Github: https://github.com/microsoft/accordant

Docs: https://microsoft.github.io/accordant

Every API has a contract - the rules for how it should behave. You can't withdraw more than the balance. You can't delete a resource with active references. You can't re-create what already exists. But usually these rules are never written down in one place. Accordant lets you write the contract directly, as executable code. Not documentation that drifts, but code - if the implementation stops behaving according to the contract, you get immediate failures. Not only can you use the executable spec to validate _arbitrary_ scenarios, you can also use the spec - a first class construct - to mechanically explore the state space of a system and generate interesting test sequences. The docs above have examples.

Also worth calling out that we've used the framework to model a number of complex, distributed real-world systems: those involving async processes, concurrency, retries and crash consistency. These are non-trivial specs (and they pair quite well with techniques like deterministic simulation testing). Great care has been taken to ensure the specs remain readable and concise despite that richness of behavior. For those of you old timers who might be familiar with Spec#/SpecExplorer and NModel, this model-based testing library is a descendant of that line of work.

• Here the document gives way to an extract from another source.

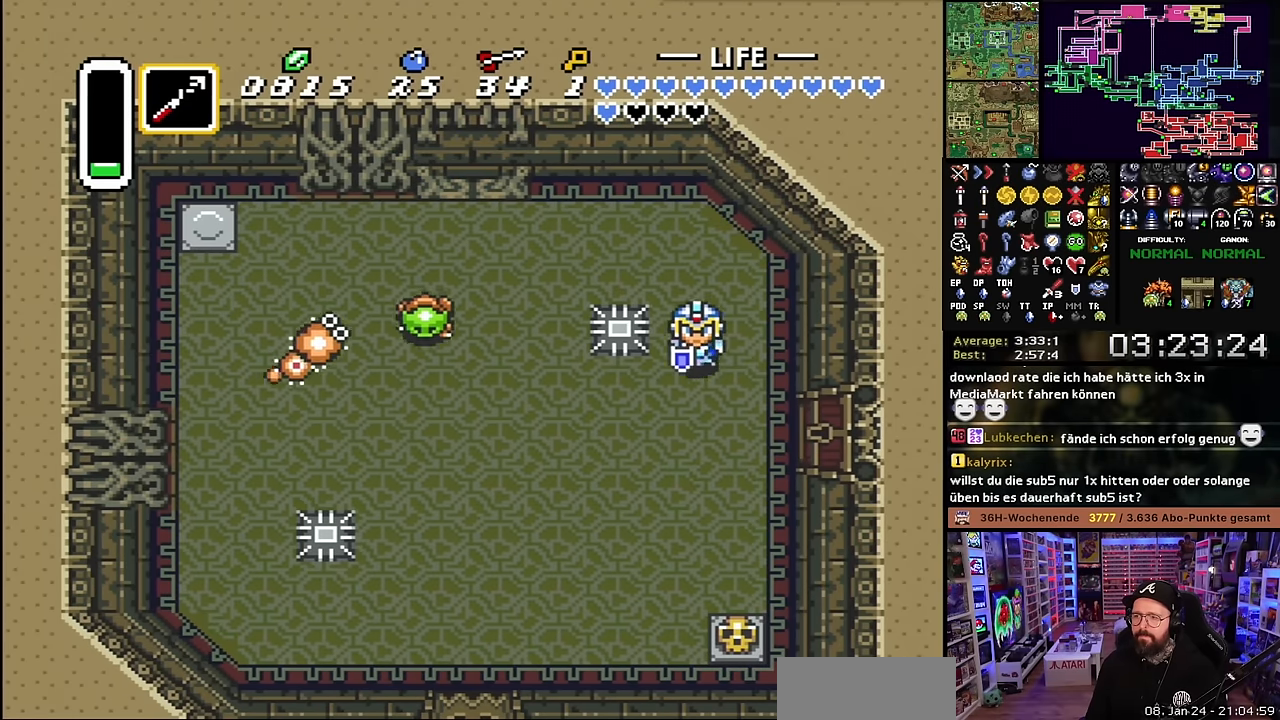
{"buttons": ["DPAD_RIGHT"], "events": [[34, "DPAD_RIGHT", "down"], [234, "DPAD_DOWN", "up"], [234, "DPAD_RIGHT", "up"], [234, "DPAD_UP", "down"], [234, "SELECT", "down"], [250, "DPAD_DOWN", "down"], [250, "DPAD_RIGHT", "down"], [250, "DPAD_UP", "up"], [250, "SELECT", "up"], [317, "DPAD_DOWN", "up"]]}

With the rise in AI-assisted software development, I feel we need richer ways of specifying and validating software and I feel quite excited and bullish about the possibilities here. There's a lot more to say on the topic - follow my twitter feed if interested in more updates ;)

bakemawaytoys 1 hour ago||
This is interesting; I see the docs mention that polling support is built in for asynchronous background tasks. What about event-driven systems where a message will be published when a task completes (such as from a message broker/pubsub system)?
inaseer 23 minutes ago||
There are really two separate concerns here.

The first is that some effect happens asynchronously, potentially interleaved with other operations. Whether a client observes completion by polling or by receiving an event from a message broker is orthogonal to the specification itself - the model looks essentially the same in both cases. The built-in test executor uses polling, but that's an execution strategy, not a specification construct.

If you have a trace containing both requests/responses and observed events, you can use the model to check that the trace conforms to the specification. In practice, it helps if the events can be localized to some interval in the execution (e.g. "this happened after A and before B"); otherwise the checker has to consider many more possible concurrent interleavings.

The conformance testing docs hint at how this can be done, but don't yet show an event-driven example. It's a good enough question that I'll write a dedicated doc page on it.

Conformance testing page: https://microsoft.github.io/accordant/docs/concepts/conforma...

mcapodici 1 hour ago|||
Is this property based testing? Or if not how does it differ?
inaseer 32 minutes ago||
Property-based testing and model-based testing are closely related. Both ask the developer to state the expected behavior of a system (whether you call it a property, invariant, model, specification, or contract) and then validate that behavior over arbitrary inputs and arbitrary sequences of operations. Property-based testing frameworks also typically provide fuzzing and shrinking.

Where we felt there was a gap was in expressing rich stateful behavior: models involving non-determinism (e.g. a timeout where the write may or may not have committed), concurrency, and eventual asynchronous completion, and then checking that an observed execution trace conforms to that model. Accordant aims to make those kinds of specifications concise and readable.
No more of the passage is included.